* [STUDY TEXT]
Start of Block
MEMORANDUM — DECISION AND ORDER

MUNSON, Senior District Judge.

FACTS

The plaintiff, Patrick Kinsella, was born with Coloboma of both eyes, rendering him legally blind. His vision, without correction, is 20/600 in his right eye and 20/700 in his left eye. With correction, plaintiffs vision is 20/200 in each eye.

In 1989, plaintiff began working at Rome Laboratories at Griffiss Air Force Base (“Griffiss”) as a GS-350-4 copier/duplicator operator (“GS-4”) and remained in this position until his termination in 1994 as part of a Reduction in Force (“RIF”). During his employment, he maintained and operated a high-speed Xerox 9900 copier, a Kodak color copier, a stapler/binder, a drill press, and a laser cutter.

On April 2, 1993, plaintiff initially requested EEO counseling for alleged handicap discrimination. Plaintiff claimed that he was discriminated against because he was issued a letter of caution and was threatened with other disciplinary action. On April 12, 1993, plaintiff was advised of his rights and responsibilities and on May 6, 1993, a Notice of Final Interview was issued by the Department of the Navy, Consolidated Civilian Personnel Office. The notice informed plaintiff that he had 15 days in which to file a complaint. On May 13, 1993, the EEO counselor issued a report identifying the issues presented by plaintiff as: (1) he received a letter of caution and was threatened with other disciplinary action; and (2) management was trying to transfer him back to the Air Force. Plaintiff did not follow up on the Notice of Final Interview and file a formal complaint.

On December 1,1994, plaintiff requested additional EEO counseling for alleged discrimination on November 28, 1994, when he was told that he did not qualify for a WG-4402-7 bindery machine operator (“WG-7”) position during a RIF. On January 12, 1995, plaintiff filed an EEO complaint alleging discrimination based upon a physical handicap of legal blindness.

On February 15, 1995, the Department of the Navy, Defense Printing Service Detachment Office (“DPSDO”) issued a letter acknowledging plaintiffs complaint and accepting for investigation the issue of the alleged discrimination occurring when plaintiff was told on November 28, 1994 that he did not qualify for one of the WG-7 positions that would remain at the DPSDO facility at Griffiss following the RIF. Two additional issues were rejected for investigation: (1) management’s failure to reclassify plaintiffs position as a GS-4 to a WG-7 because of physical disability discrimination; and (2) an alleged statement made on April 9, 1992 by Robert Feller, plaintiffs supervisor, that “a blind guy is not going to be working at our work site.” The rejection was based on the fact that plaintiff raised these issues during the EEO counseling session on April 2, 1993, but failed to file a formal complaint.
End of Block
[Entries from a data source]
Start of Block
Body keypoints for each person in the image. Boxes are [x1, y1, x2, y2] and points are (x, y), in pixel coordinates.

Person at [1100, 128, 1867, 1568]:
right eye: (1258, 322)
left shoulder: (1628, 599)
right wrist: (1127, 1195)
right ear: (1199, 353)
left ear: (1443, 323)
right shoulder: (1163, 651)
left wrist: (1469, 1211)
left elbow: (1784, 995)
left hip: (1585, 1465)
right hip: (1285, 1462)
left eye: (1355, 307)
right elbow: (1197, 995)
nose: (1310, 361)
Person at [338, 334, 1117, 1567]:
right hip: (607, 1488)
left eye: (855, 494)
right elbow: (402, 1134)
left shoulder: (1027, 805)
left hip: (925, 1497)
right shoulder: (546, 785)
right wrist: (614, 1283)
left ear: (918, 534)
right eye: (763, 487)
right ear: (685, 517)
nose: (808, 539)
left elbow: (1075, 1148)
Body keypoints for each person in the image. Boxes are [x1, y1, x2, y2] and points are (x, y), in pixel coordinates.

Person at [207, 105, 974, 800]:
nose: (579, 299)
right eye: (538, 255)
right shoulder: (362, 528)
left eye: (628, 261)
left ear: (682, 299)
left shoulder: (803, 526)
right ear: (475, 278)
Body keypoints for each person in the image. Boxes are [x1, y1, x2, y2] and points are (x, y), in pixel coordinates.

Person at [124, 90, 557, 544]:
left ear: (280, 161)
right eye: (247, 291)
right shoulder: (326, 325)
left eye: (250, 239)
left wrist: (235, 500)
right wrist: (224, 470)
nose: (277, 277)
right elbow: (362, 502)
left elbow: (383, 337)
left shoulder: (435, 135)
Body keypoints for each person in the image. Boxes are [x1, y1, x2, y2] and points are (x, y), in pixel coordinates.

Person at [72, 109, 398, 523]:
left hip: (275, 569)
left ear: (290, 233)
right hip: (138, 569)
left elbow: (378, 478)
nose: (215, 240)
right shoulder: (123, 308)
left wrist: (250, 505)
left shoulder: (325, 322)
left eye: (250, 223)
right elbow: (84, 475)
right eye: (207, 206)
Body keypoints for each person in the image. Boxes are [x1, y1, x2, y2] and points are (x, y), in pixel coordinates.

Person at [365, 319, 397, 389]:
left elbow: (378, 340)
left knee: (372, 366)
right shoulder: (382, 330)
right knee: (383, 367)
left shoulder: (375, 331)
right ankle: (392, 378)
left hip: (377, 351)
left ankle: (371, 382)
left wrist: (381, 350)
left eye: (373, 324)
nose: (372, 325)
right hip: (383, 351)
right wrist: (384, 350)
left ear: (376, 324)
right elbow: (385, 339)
End of Block
* [PROBLEMS TO SOLVE]
[1] Answer these questions using the court memorandum.
(a) What was the plaintiff's vision in each eye with correction?
(b) On what date did the plaintiff file an EEO complaint alleging discrimination based on legal blindness?
(c) Who is identified as the plaintiff's supervisor?
[2] According to the court memorandum, why were two additional issues rejected for investigation?
[3] Rewrite the stretch of the court memorandum from "The plaintiff, Patrick" through "in each eye.", replacing "legally blind" with "severely sight-impaired".

* [LIST OF SOLUTIONS]
[1]
(a) 20/200
(b) January 12, 1995
(c) Robert Feller

[2] They were rejected because the plaintiff had raised them during the EEO counseling session on April 2, 1993, but had not filed a formal complaint.

[3]
The plaintiff, Patrick Kinsella, was born with Coloboma of both eyes, rendering him severely sight-impaired. His vision, without correction, is 20/600 in his right eye and 20/700 in his left eye. With correction, plaintiffs vision is 20/200 in each eye.